— Begin EXCERPT PROVIDED —

On Trains, Togo Crisis, Radio

It felt like I was missing Belgium, so I decided to check out the latest music on Radio Contact, which remains one of my most favourite Radio Stations in Brussels. In fact, it's the only one I was listening to after years of switching from the sometimes-inane Bel RTL. 1992 to 1993 were my best times then for listening. After a while I got bored.

The reason why Radio COntact is so interesting for me is because of the care-free nature of the presenters. That rocks. Radio is that's really the presenters that make it. Hence my love for BBC Four's flagship programme "Today", which you can find here: Today Programme. Hope the URL is correct...
Anyway, Radio Contact is going to be discussing -- not quite sure now, as the {Teen Page on Saturdays at 3pm on CITI-FM}streaming has just stopped.

But my point is simply that radio is my lifeline to the world. I sometimes prefer it to television, but it's when you're forced to watch tv--because it's there--that you think tv is indispensable...
Bottom line is that nothing is indispensable!! Anyways, going too existential here, so I will refrain and just try to get to the point.

— End EXCERPT PROVIDED —
— Begin ENTRIES PROVIDED —

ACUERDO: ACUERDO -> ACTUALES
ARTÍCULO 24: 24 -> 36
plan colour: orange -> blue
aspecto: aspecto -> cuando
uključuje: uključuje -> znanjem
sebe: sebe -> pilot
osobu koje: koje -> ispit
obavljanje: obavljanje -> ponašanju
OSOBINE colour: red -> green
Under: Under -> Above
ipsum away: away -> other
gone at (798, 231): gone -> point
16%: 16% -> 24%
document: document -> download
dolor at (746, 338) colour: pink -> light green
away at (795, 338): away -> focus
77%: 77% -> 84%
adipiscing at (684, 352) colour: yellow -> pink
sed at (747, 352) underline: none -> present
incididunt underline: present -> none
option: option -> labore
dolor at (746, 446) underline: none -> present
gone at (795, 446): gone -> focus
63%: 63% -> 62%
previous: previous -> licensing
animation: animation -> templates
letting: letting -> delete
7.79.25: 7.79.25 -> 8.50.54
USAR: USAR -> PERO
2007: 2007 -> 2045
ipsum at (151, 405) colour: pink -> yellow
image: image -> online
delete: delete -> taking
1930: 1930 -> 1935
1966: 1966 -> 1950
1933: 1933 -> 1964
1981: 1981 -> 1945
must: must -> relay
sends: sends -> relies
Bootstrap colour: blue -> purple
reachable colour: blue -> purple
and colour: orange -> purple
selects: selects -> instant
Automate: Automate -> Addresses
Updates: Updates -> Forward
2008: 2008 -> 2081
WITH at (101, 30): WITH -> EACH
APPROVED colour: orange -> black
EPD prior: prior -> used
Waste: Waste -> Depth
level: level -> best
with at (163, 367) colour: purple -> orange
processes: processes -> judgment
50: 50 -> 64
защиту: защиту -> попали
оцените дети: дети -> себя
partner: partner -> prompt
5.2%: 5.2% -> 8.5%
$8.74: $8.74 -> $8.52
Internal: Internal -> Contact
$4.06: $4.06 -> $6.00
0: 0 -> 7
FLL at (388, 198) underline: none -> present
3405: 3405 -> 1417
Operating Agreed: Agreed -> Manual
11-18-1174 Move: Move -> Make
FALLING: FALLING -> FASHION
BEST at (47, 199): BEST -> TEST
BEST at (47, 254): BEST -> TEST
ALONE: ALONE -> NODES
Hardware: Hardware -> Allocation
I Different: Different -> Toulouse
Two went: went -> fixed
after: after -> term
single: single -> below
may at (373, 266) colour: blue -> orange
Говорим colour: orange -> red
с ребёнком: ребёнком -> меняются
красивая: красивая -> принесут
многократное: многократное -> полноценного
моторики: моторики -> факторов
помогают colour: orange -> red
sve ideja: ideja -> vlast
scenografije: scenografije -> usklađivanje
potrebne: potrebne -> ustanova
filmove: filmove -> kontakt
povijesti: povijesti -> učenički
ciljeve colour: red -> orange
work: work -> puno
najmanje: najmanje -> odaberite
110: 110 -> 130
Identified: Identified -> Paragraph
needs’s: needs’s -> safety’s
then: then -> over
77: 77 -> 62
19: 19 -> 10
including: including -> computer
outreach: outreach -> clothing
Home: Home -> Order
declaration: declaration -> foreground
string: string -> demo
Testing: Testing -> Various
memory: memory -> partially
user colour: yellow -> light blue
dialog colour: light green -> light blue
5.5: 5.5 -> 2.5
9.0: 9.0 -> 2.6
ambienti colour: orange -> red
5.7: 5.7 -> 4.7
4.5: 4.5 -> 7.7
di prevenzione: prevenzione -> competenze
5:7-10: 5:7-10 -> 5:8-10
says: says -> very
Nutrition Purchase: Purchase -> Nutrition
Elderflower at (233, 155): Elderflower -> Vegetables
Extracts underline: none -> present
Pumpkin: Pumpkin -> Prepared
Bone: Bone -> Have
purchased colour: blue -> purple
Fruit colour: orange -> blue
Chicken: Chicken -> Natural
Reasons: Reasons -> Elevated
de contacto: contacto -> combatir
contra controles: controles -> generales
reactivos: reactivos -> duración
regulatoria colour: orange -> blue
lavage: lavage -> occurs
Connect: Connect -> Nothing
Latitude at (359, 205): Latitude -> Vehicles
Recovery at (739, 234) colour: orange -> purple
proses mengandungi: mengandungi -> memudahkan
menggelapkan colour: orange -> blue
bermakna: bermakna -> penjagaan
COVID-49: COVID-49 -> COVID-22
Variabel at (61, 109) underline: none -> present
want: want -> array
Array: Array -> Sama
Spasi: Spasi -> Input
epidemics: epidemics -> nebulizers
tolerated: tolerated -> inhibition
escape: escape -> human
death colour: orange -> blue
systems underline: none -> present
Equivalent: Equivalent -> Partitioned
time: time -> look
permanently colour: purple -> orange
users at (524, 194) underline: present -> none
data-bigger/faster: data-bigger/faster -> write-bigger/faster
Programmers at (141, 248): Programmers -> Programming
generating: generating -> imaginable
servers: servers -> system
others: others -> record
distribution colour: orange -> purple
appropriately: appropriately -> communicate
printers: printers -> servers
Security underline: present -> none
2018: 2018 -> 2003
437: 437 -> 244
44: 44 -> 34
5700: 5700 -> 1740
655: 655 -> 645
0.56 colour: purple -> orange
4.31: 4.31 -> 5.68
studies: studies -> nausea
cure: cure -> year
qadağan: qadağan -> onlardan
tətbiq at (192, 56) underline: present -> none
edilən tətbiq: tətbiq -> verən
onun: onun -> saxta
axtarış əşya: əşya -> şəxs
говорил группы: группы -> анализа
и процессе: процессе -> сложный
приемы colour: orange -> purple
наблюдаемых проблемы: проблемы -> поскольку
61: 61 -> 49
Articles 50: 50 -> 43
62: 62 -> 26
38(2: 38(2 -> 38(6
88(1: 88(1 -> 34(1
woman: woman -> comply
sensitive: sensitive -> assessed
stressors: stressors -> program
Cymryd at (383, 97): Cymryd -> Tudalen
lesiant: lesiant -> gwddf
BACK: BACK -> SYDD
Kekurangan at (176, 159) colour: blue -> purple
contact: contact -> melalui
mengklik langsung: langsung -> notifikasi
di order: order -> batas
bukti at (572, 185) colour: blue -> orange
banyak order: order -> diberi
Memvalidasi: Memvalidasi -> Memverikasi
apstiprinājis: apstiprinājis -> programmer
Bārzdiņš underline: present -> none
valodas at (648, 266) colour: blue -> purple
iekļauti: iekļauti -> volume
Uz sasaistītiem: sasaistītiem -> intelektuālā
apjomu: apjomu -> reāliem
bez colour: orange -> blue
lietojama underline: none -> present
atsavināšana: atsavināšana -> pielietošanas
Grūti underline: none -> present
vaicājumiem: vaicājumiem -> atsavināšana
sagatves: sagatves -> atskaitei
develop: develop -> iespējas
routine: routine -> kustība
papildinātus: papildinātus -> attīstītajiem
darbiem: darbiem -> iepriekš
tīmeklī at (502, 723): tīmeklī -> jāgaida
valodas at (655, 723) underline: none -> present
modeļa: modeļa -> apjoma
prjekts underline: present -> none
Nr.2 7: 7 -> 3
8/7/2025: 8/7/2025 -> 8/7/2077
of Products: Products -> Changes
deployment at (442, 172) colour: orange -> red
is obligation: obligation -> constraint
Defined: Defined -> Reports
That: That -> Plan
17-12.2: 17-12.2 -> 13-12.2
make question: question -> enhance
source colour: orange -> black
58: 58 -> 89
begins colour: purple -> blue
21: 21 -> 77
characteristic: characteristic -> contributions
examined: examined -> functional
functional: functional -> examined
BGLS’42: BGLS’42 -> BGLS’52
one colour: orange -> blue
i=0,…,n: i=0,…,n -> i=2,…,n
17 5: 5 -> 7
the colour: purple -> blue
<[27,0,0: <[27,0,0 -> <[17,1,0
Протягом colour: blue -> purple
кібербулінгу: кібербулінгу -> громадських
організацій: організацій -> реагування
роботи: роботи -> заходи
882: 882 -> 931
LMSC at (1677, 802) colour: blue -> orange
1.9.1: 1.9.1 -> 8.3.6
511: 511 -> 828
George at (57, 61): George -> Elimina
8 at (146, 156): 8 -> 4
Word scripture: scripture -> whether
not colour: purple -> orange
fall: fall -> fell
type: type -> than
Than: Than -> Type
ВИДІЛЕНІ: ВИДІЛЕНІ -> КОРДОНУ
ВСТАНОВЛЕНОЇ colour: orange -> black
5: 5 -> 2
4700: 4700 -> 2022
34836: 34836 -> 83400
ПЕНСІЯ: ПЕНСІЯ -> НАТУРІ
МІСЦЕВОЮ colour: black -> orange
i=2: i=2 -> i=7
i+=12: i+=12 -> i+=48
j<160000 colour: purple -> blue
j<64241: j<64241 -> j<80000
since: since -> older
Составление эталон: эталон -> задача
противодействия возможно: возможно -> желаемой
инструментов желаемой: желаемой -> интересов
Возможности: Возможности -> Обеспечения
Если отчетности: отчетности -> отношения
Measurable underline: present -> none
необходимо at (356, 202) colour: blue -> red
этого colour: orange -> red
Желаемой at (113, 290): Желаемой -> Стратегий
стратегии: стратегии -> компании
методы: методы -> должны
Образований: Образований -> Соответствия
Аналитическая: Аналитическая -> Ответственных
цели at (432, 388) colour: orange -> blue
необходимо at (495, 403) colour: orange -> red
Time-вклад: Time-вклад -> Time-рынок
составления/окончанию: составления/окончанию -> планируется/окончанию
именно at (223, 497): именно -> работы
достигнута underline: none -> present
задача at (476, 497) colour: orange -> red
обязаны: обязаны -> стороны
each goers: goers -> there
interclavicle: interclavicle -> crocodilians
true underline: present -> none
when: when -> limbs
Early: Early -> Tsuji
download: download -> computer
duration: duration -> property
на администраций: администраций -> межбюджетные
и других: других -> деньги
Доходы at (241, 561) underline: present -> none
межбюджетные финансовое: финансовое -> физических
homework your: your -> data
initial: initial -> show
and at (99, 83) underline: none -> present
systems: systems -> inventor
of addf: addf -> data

— End ENTRIES PROVIDED —

_REQUESTS_
a) Answer these questions using the post about radio:
(i) Which years does the writer name as the best times for listening to Radio Contact?
(ii) Which station does the writer describe as sometimes inane?
(iii) What does the writer call radio in relation to the world?
b) Reproduce the post about radio word for word, starting with "It felt like" and going on through "has just stopped.".

_EXPECTED ANSWERS_
a)
(i) 1992 to 1993
(ii) Bel RTL
(iii) The writer's lifeline to the world

b)
It felt like I was missing Belgium, so I decided to check out the latest music on Radio Contact, which remains one of my most favourite Radio Stations in Brussels. In fact, it's the only one I was listening to after years of switching from the sometimes-inane Bel RTL. 1992 to 1993 were my best times then for listening. After a while I got bored.

The reason why Radio COntact is so interesting for me is because of the care-free nature of the presenters. That rocks. Radio is that's really the presenters that make it. Hence my love for BBC Four's flagship programme "Today", which you can find here: Today Programme. Hope the URL is correct...
Anyway, Radio Contact is going to be discussing -- not quite sure now, as the {Teen Page on Saturdays at 3pm on CITI-FM}streaming has just stopped.